In conclusion, the need for a Center for Cell and Gene Therapy showcases a deeper lesson. Scientific breakthroughs alone are not enough; they must be governed by an operational structure that can both deliver them efficiently and flex to accommodate a growing field. As we have already noted, CGT offerings are expanding everywhere. There is a huge opportunity available in the coming years to change how we structure our service lines and how we govern our processes and resources to ensure that patients receive the same standard of care, no matter what type of CGT they are receiving.

Jacob Keller, MHA
Jacob Keller, MHA, became interested in the field of healthcare administration starting with his first job at Operation Smile, where he was administratively responsible for coordinating short-term cleft-lip and cleft-palate surgical programs. He has worked with hospitals in the Democratic Republic of Congo, Malawi, Ghana, the Philippines, China, Nicaragua, and the United States Navy (USNS Comfort). After completing his Master of Healthcare Administration (MHA) at the George Washington University, Keller began his career at Duke University Hospital as an Administrative Fellow, spending his 2nd fellowship year working exclusively with the Oncology service line.

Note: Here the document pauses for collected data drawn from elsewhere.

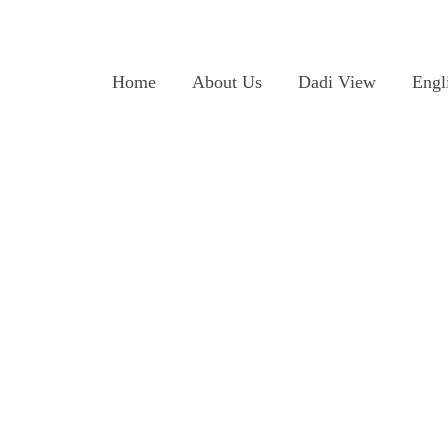
Home
About Us
Dadi View
Engl
s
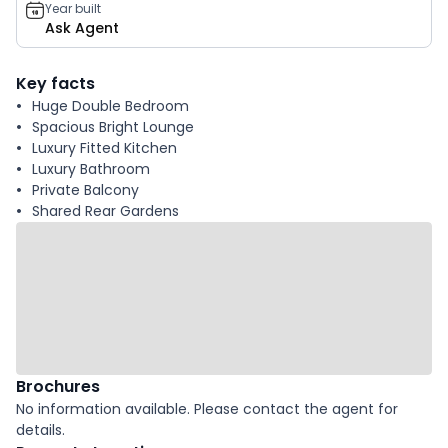
Year built
Ask Agent
Key facts
Huge Double Bedroom
Spacious Bright Lounge
Luxury Fitted Kitchen
Luxury Bathroom
Private Balcony
Shared Rear Gardens
Brochures
No information available. Please contact the agent for
details.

Upon finishing his fellowship, he transitioned into the Administrative Director role working with the Hematologic Malignancy and Cellular Therapy disease group for the Duke Cancer Institute, where Keller got his first introduction into cellular therapy. Today, he has administrative oversight for Duke’s Cell and Gene Therapy (CGT) enterprise across adult and pediatric service lines, with a focus on building and scaling across the system. Keller also serves as the administrative leader for inpatient oncology services and the Oncology Hospital Medicine program at Duke University Hospital, in addition to overseeing operations at Duke’s outpatient cancer centers in Durham County.
Financial disclosures:
Autolus Therapeutics —Advisory Board (2025) Orca Bio —Advisory Board (2025) Mesoblast — Advisory Board (2026) Iovance Biotherapeutics — Advisory Board (2026) Gamida Cell — Advisory Board (2026)

Chenyu Lin, MD
Dr. Chenyu “Chen” Lin is an Assistant Professor of Medicine in the Division of Hematologic Malignancies and Cellular Therapy at Duke University School of Medicine. He serves as Medical Director of the Cellular Therapy Program at Duke, overseeing clinical operations in cell and gene therapy while guiding cross-disciplinary clinical trials involving cellular therapies beyond hematologic cancers, including applications in solid tumor oncology and non-malignant specialties.
He also holds a joint appointment with the U.S. Department of Veterans Affairs, where he focuses on delivering specialized oncology care to rural patients with blood cancers through telemedicine. His work emphasizes digital health innovation and expanding access to advanced treatments such as cellular therapies, gene therapies, and bispecific T-cell engagers (BiTEs). Dr. Lin leads initiatives to broaden BiTE therapy implementation across Duke Health and serves as national co-chair of the VA’s outpatient bispecific therapy working group.